--- Begin DATASET ---

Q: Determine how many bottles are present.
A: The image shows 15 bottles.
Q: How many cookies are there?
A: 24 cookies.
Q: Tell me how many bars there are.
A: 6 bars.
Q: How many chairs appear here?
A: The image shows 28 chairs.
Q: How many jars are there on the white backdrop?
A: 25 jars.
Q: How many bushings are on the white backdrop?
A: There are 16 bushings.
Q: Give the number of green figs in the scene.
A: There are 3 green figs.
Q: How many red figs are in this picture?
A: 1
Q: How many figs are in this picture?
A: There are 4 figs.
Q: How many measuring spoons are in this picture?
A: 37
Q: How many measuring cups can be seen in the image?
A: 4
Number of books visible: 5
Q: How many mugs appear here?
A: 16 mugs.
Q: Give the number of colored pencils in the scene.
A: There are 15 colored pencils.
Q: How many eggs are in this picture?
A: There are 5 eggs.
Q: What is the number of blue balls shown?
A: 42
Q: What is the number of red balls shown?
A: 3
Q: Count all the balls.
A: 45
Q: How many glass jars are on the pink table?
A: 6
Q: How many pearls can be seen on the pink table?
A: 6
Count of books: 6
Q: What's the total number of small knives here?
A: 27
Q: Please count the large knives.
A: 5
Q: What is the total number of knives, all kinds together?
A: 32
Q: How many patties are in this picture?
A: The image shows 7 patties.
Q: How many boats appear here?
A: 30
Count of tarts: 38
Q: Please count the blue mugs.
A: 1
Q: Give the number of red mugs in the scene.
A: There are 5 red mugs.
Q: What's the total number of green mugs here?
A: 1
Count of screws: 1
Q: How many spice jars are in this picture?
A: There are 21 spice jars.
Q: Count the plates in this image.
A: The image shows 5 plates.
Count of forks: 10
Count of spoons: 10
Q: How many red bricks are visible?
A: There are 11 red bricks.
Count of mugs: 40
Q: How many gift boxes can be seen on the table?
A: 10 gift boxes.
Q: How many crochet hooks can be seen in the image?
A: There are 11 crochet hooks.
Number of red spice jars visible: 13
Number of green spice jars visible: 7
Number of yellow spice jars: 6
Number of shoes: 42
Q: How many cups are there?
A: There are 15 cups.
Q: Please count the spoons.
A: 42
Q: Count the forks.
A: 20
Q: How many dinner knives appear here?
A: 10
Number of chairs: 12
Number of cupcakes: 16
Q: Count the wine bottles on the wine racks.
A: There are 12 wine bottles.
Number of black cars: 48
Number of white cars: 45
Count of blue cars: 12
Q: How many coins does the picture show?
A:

--- End DATASET ---

■ REQUIRED TASK: Quote the listing from the line with "Q: What's the total number of small" to the line with "Count of mugs: 40", inclusive.

■ REPLY:
Q: What's the total number of small knives here?
A: 27
Q: Please count the large knives.
A: 5
Q: What is the total number of knives, all kinds together?
A: 32
Q: How many patties are in this picture?
A: The image shows 7 patties.
Q: How many boats appear here?
A: 30
Count of tarts: 38
Q: Please count the blue mugs.
A: 1
Q: Give the number of red mugs in the scene.
A: There are 5 red mugs.
Q: What's the total number of green mugs here?
A: 1
Count of screws: 1
Q: How many spice jars are in this picture?
A: There are 21 spice jars.
Q: Count the plates in this image.
A: The image shows 5 plates.
Count of forks: 10
Count of spoons: 10
Q: How many red bricks are visible?
A: There are 11 red bricks.
Count of mugs: 40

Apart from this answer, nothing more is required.